Validation and Future Considerations

Transgenic lines are some of the most powerful tools currently used in understanding zebrafish biology. Importantly, several factors affect the accuracy and intensity of transgenic reporter lines and should be considered when using these tools. Considerations include the promoter/enhancer region used to drive fluorophore expression, the integration site, and the targeted localization of the fluorophore (i.e. cytosolic vs. nuclear).

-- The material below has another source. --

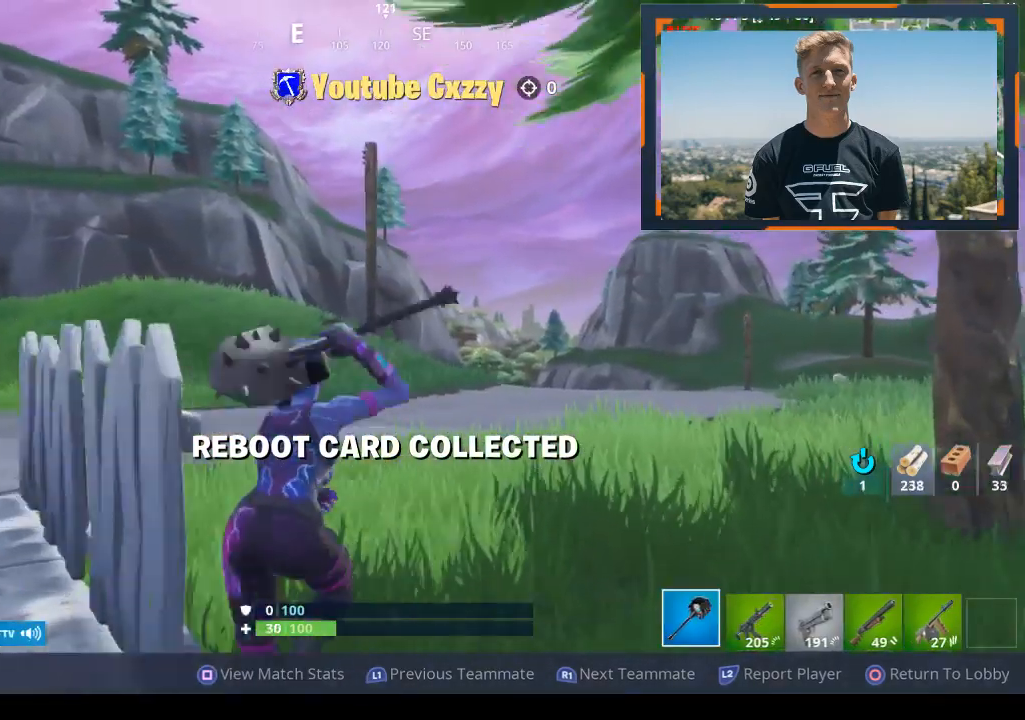
{"buttons": [], "left_stick": "center", "right_stick": "center", "events": []}
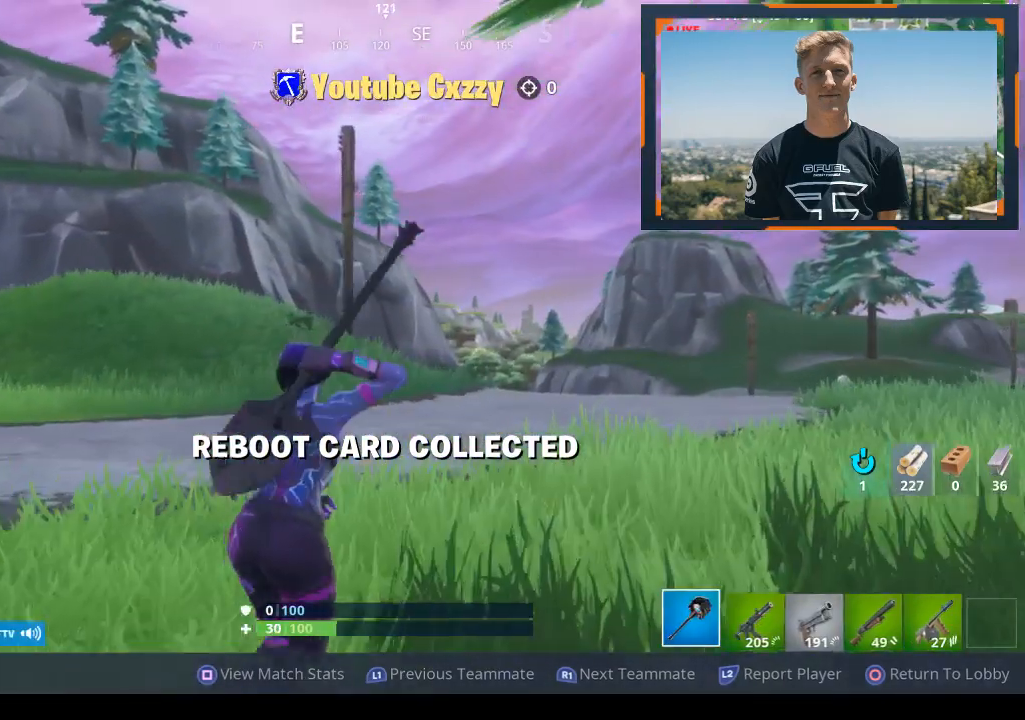
{"buttons": [], "left_stick": "center", "right_stick": "center", "events": []}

For example, transgenic lines with different integration sites may experience different transcriptional silencing or enhancing based on nearby genomic regions.⁵⁵ Thus, discoveries made with new transgenic lines may need to be validated by comparative analysis with previously established lines or through other biochemical methods.

In this study, to rule out whether these novel expression patterns were an artifact of the nuclear-GFP tagln reporter, we sought to confirm tagln expression in the structures we have described using an independently generated cytosolic-GFP tagln reporter, Tg(tagln:EGFP).¹⁷ Both tagln reporter lines utilize a 600 bp enhancer fragment of the tagln promoter to drive fluorophore expression.¹⁷ Seiler et al shows that this enhancer fragment is sufficient to recapitulate expression patterns of endogenous tagln mRNA in zebrafish embryos.¹⁷

While the Tg(tagln:EGFP) transgenic line utilizes the same promoter region as the Tg(tagln:NLS-EGFP) line,⁵ it has an independent integration site and no nuclear-localization signal. As expected, GFP expression in the skeletal muscle decreased the efficiency and resolution of identifying tagln-positive cells in the trunk, though we were able to visualize GFP expression in the hypochord, ISV mural cells, the novel mural cell progenitor population, the medial floor plate, and tagln-positive midline cells (Fig. 15A–H). Thus, despite high background GFP signal, we validate tagln expression in these structures using the cytosolic-GFP tagln reporter. Of note, the tagln reporter created by Ando et al—which utilizes a 25 kilobase BAC containing the tagln promoter region—also shows tagln expression in the medial floor plate,¹² and in the cells on the dorsal side of the DA.²³ This line, TgBAC(tagln:EGFP), contains regulatory regions which may not be present within the 600 bp minimal tagln enhancer region, yet expression patterns remain consistent between all three tagln reporter lines.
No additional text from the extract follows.